It’s OK if you don’t know the name, but you’ll kick yourself when I tell so, I’ll give you a little more time to run the memory tapes…. No? He was the guy who wrote Dracula. See, I told you! Yes, the main figure in the contemporary cult of vampirology, which was threatening to get out of hand until it was blindsided by the zombies, was the brainchild of a 19th century Irishman, who was a prolific and not bad writer. He was born in Dublin, but identified very strongly with England and the whole Empire thing. Although he wrote a number of novels and stories, his greatest success was as the assistant to Sir Henry Irving, the superstar actor and as manager of Irving’s theater in London, the Lyceum.

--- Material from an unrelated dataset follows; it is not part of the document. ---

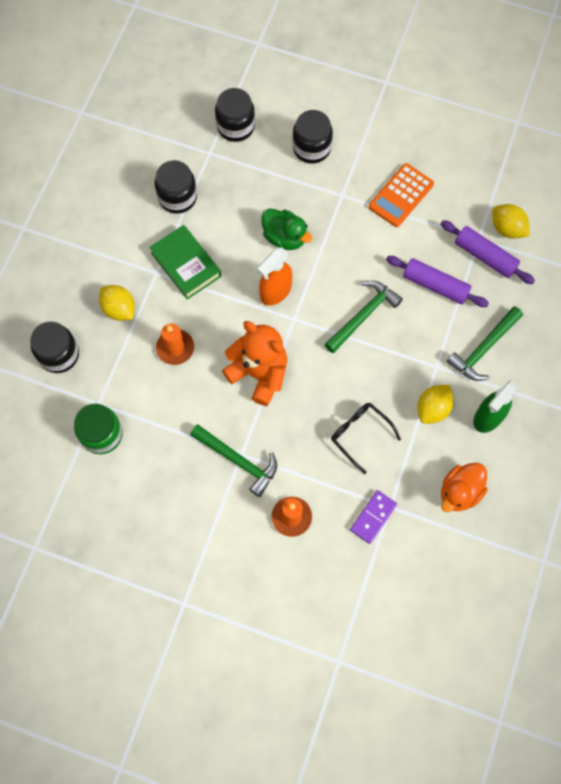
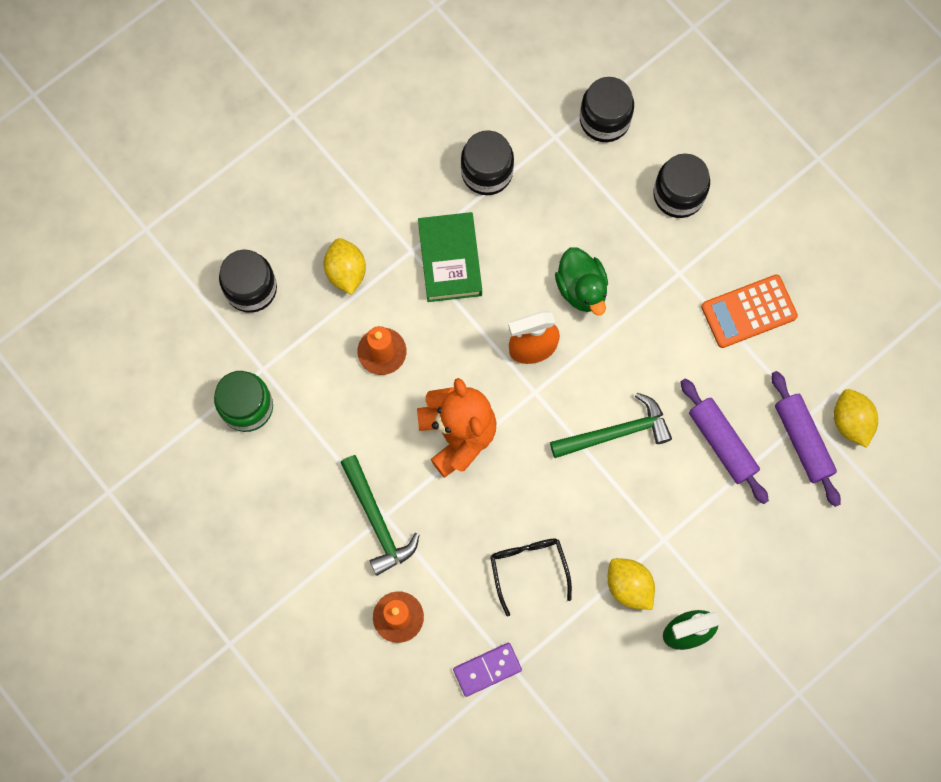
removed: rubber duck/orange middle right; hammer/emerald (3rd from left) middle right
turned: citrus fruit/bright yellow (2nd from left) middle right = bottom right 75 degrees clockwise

Irving had “access” and that meant that Stoker did too, so he became a familiar figure in Upper Class circles. He traveled a good bit, including a trip to the USA, which he liked. But his fame rests on one book: the story of the Undead Count from Transylvania, You Know Who. Stoked went into training for this, reading up on mythology, ethnic studies, geography and history of the murky eastern European realms. And in 1897 Dracula appeared and that was it: the Flying Count took off on his own journey through innumerable books, plays, movies, TV shows, and so on. The word ‘iconic’ is thrown around rather loosely, but the performance by Bela Lugosi in the movie version of Dracula earns the adjective honestly. The cape, the accent, the mannerisms… all Bela. Even the Count on Sesame Street is a Bela Lugosi knock-off.

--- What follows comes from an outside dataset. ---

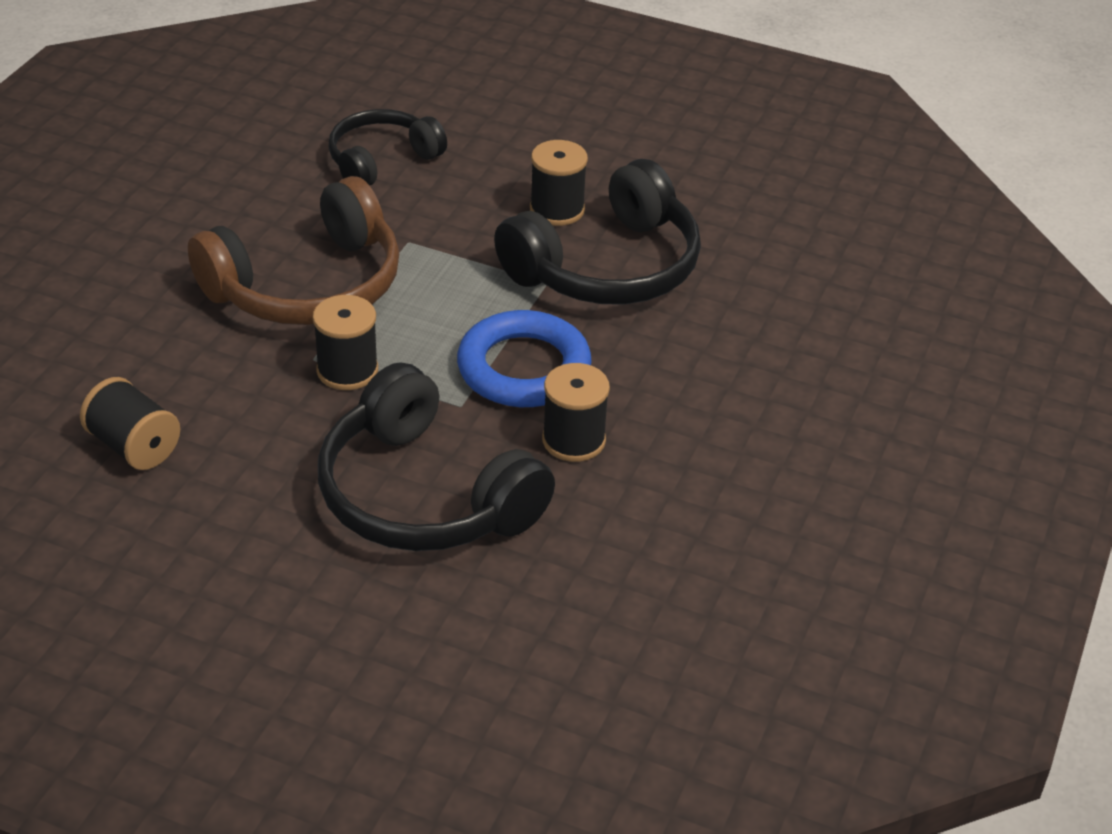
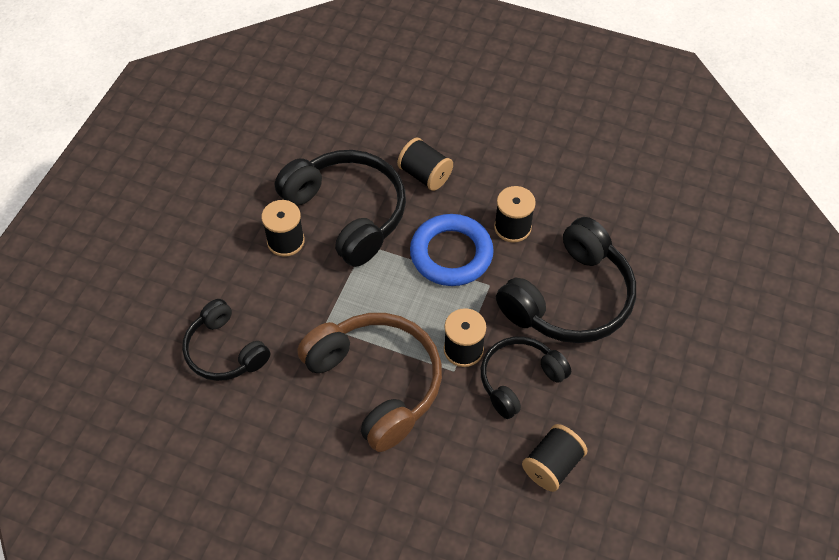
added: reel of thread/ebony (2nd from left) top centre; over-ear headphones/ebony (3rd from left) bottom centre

I guess you could say that Stoker had a more than ordinary life, but his literary creations eclipsed the adventures of their creator. For example, the manuscript of Dracula disappeared for many years, only to turn up in a barn in Pennsylvania sometime in the 1980s. I’m not making this stuff up. How did it get there? Write a story about it. Put in some vampires, and a couple or three zombies, and a were-wolf, to cover all the bases. It might be optioned, who knows? That wasn’t the only item that disappeared. There had references and rumors about a journal Stoker kept, which could not be found in his papers. English majors and Victorian Lit specialists were very anxious to get a hold of that. A Stoker relative was asked if he had any knowledge of papers, memos or books of the author’s that might have come to his hand. He checked around and found, hidden in plain sight on a bookshelf, the lost journal. Bingo!!! It’s about 300 pages long, written in longhand of course, with notes about the vampire story and other topics as well. The book had somehow been moved to the cottage, and had just sat there, for years.
I used to sneer at those “Treasure in Your Attic” TV shoes, but, hey: in a Pennsy barn? On a bookshelf on the Isle of Wight? It could happen.